13話 ※神官長視点
こちらを見据える金の瞳に、神官長は重たい唾を呑む。
喉の奥がひくつき、ひどく乾いていた。
――ありえない。
ありえてはならない。こんな馬鹿なことがあってはならない。
今、己を見据える男は無能神で、なんの力もない、役にも立たない、罰すら与えられない存在でなくてはならない。
だって――彼は自覚している。
今まであの神にしてきた仕打ち。蔑ろにしてきた過去。
何百年もの間神殿の片隅に追いやり、顧みず、神託すらも聞き流し、『なかったこと』にしてきた事実を、彼は知っている。
神々の不在をいいことに――『最高神グランヴェリテ』の無関心をいいことに、神殿がどれほどの虚構を築き続けてきたのかを、頂点に立った彼が誰よりもよく知っているのだ。
――こんなことが、あるはずがない……! 相手は無能神だ! あの、役立たずの神だぞ!
心の中で叫んでも、体は震えていた。
怒りすらも示さず見つめるだけのあの目の、なにが恐ろしいというのだろう。
何百何千の人間を従え、王とさえ渡り合う彼が、反論の言葉を呑み、身を竦めることしかできずにいる。
「ぐ…………」
神官長は唇を噛み、横に並ぶ己の青ざめた部下たちを見る。
「ぐぐ…………」
なにか口実はないかと、頭上で助けを求めて泣く
「…………ぐ」
だけど、なにもない。
己に向かう
金色の神は語らず、しかし見透かすように、今も彼を見据えていた。
「………………なぜ」
よろめくように椅子の上に崩れ落ちると、神官長は両手で顔を覆った。
口から漏れるのは、神官長としての威厳の一切を失った、か細い声だ。
それは彼の、完全な屈服だった。
「なぜ…………黙っておられたのですか…………」
指の合間から、畏れるように彼は神の姿を見る。
かつてはただの、泥の塊だった。蠢くだけで言葉もなく、不平不満を示すこともない。
不届き者が石を投げ、住処を荒らしても、なにひとつ反撃をしない。『無能神』の名にふさわしい、されるがままの弱く醜い化け物だったではないか。

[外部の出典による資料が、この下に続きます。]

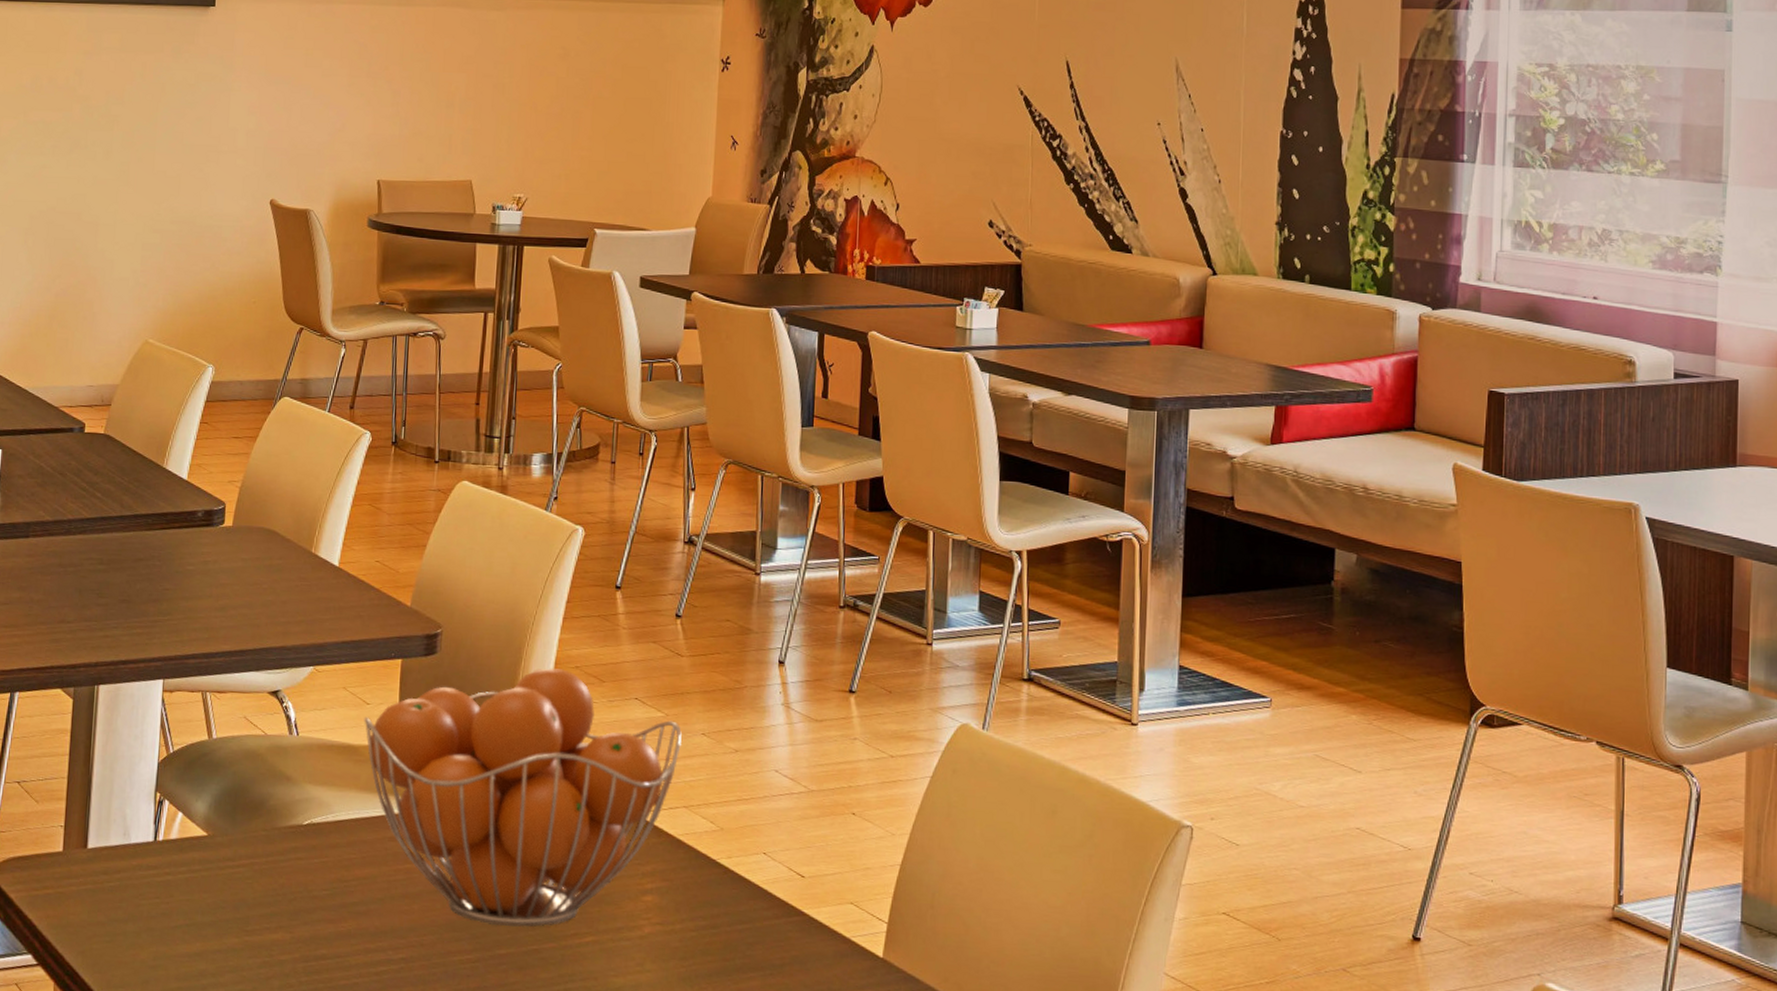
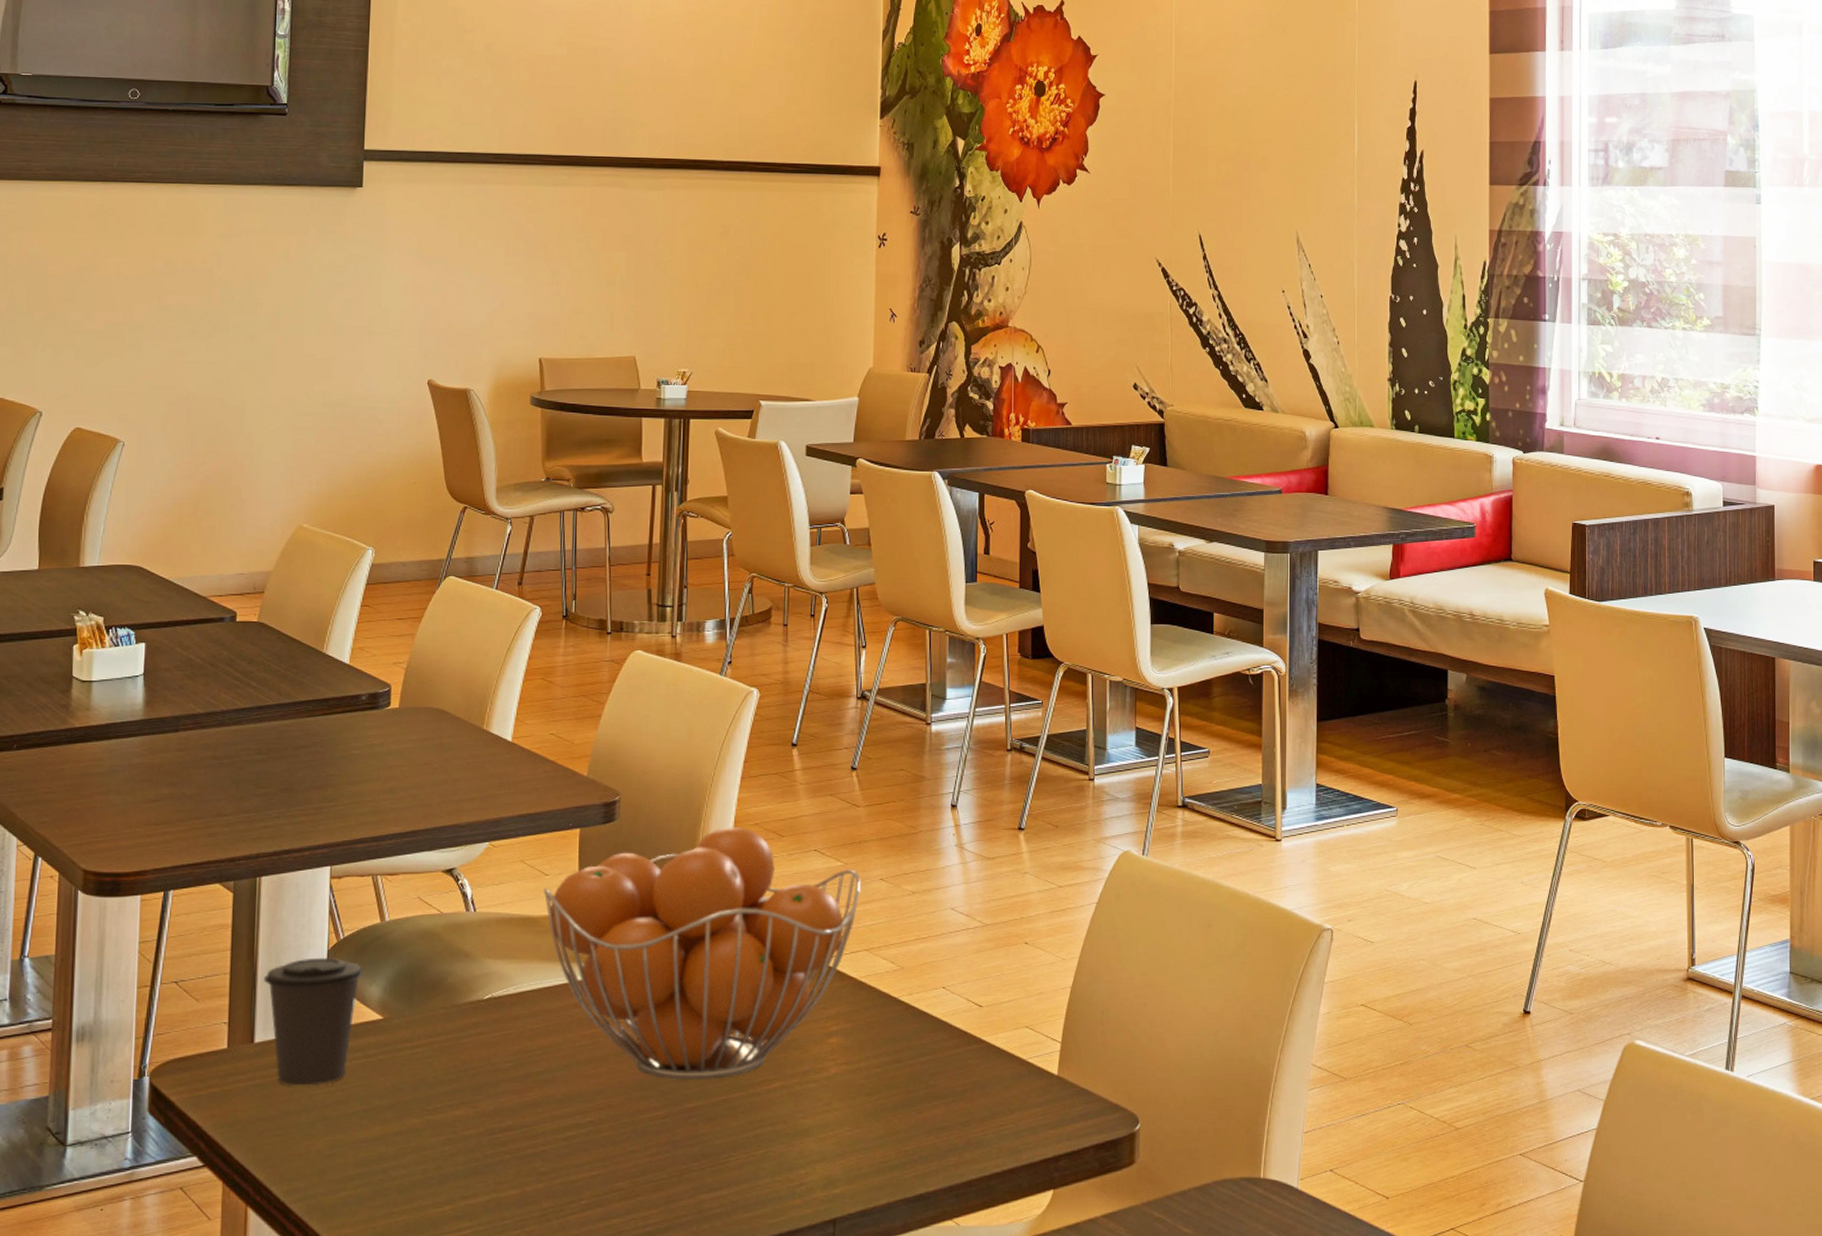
coffee cup: none [98,769,191,896] -> present [264,957,365,1086]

こちらには、輝ける『最高神グランヴェリテ』の姿があった。
だから――――だから、疑うこともなかったのだ。
「本当のことをお話しくだされば、こんなことは…………御身に無礼など、働くはずもなく…………」
あんな姿でなければ。
言葉を告げられてさえいれば。
真相を知ってさえいれば。
こんなことにはならなかったのに。
「どうして……どうして、こんな……試すような真似を…………!」
圧し潰されそうな後悔と恐怖の中で、彼は嗄れた声を絞り出した。
それから、消え入るように弱々しく口にした、己の言葉に息を呑む。
――――試す。
それは、どこかで聞いたことのある言葉だった。
「…………試練?」
思わずつぶやき、顔を上げた彼の視線の先。
無言の神が、視線に応えるようにゆっくりと瞬いた。
「――――はい」
金の瞳が一度まぶたの奥に消え、再び姿を見せたとき、重たい神の口が開かれる。
「私はあなた方を試していました。建国神話と呼ばれる千年前から、ずっと」
語りながら、神は静かに歩き出した。
扉の前を離れ、断罪されるはずだったエレノア・クラディールの横を通り抜ける。
静まり返った法廷に、神の声と足音だけが響いた。
「あなた方、人間の価値を。守るだけの理由があるのかを」
足を止めたのは、法廷の中央。
ちょうど神の座を正面に見据える場所だ。
「この地に、あなた方が生きる意味を」
神官長は、神の姿から目が離せなかった。
語る言葉から、耳をふさぐことができなかった。
直視するのも恐ろしい御姿を前に、もはや両手で顔を覆うこともできない。
震える目が瞬き一つ逃すまいと見開かれ、言葉一つ失うまいと耳をそばだてる。
「本来であれば――――」
神は語り続ける。
それは、とっくに終わったはずの神話の続きだった。